A lot of this comes down to how expensive music licensing is. Reality shows are notoriously cheap, often willing to risk the wellbeing of their contestants if it'll save production a buck or two. Ersatz pop soundtracks may seem like small potatoes in comparison, but it does feel ominous watching these shows and hearing what seems like an AI's approximation of pop music. It's music without real personality or taste, just an efficient method of matching the mood of whatever is happening onscreen.

MTV, a pioneer in the reality TV game, had the benefit of being a music channel that could license the biggest records of the moment for their shows, which lent them a certain verve. If you don’t believe me, go stream a couple episodes of The Real World or something on Paramount Plus, where all the music has been removed for licensing issues. The shows have lost some potency as a result.

Even beyond the underlying insidiousness, I find that the weird music makes watching these shows slightly harder. It’s like a flashing sign pointing to its own artificiality. Everyone knows reality isn't real, just like we know the contestants come on the show not for true love but rather for a springboard into an influencer career, but it's difficult to maintain the necessary suspension of disbelief if they can't at least do a good job of pretending.

The Latest On The Diddy Trial

The trial of Sean Combs aka P. Diddy/Diddy/Puff Daddy/Puffy is entering its second month. It’s been as harrowing as you’d expect, despite the countless baby oil memes and jokes. Prosecutors aim to paint Combs not just as an abuser but specifically as a sex trafficker. Combs’s team concedes that he was a terrible boyfriend but insists that all of the sordid, awful details of his sex life, specifically as it relates to ex-girlfriend Cassie Ventura, were consensual.

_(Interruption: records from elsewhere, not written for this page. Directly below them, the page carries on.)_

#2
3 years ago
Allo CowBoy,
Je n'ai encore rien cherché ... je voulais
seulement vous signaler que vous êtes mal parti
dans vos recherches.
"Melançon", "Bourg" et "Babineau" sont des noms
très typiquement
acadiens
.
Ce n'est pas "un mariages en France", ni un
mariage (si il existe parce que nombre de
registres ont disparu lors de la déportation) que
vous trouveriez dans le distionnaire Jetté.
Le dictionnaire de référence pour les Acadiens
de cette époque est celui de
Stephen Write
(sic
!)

As a result, Ventura was the first witness called to the stand, asked to revisit the timeline of her horrible experience with Combs. The defense tried to make the argument that text messages between the two in which she indicated any sort of approval or excitement as evidence against her contention that the relationship was coercive. The defense has also claimed that the security footage of him abusing her was doctored in some way as well.

Outside of Ventura, there have been a number of friends and witnesses brought in to corroborate her story, including her mom, who detailed the psychological mind games Combs would play on both her and her daughter. Other corroborators have been former Bad Boy artist Dawn Richard, rapper Kid Cudi, and another of Combs’s ex-girlfriends.

There have also been reports of Combs being reprimanded by the judge for his interactions with the jury, through facial expressions and nods, which could be interpreted as communication. 

As a whole, the sex trafficking RICO charge is the crux of the trial, and whether the prosecution can prove that he was trafficking women according to the letter of the law. The coverage of the trial by the general digital media has not exactly been useful, that is unless you’re more interested in gay-panic humor, baseless conspiracy theories, or just watching a lot of Stephen A. Cronkite coverage. Combs's fame, his long history of being a major and ruthless music executive, the lurid recounting of his sex life and drug use, the shocking details of what his celeb-filled parties entailed, the depravity he displayed in his relationship with Ventura, and the glimpse it all offers into the life of a particular type of rich and famous person seems to have more sway in the "media trial" he is undergoing than the particulars of the sex trafficking charges themselves. Some of that is inevitable, and some is even good for how it brings to light more systemic patterns of abuse and exploitation, which are especially prevalent in the entertainment industry. Some of it, though, veers into mere voyeuristic titillation that doesn't take seriously the disgusting behavior on display—much of it not even contested by Diddy himself. The lives of celebrities are often presented to us as exotic worlds at a remove from our everyday real life, which can make it easier to forget that all of this is involves real crimes, real pain, inflicted on and suffered by real people who aren't always as far away from us as we might imagine.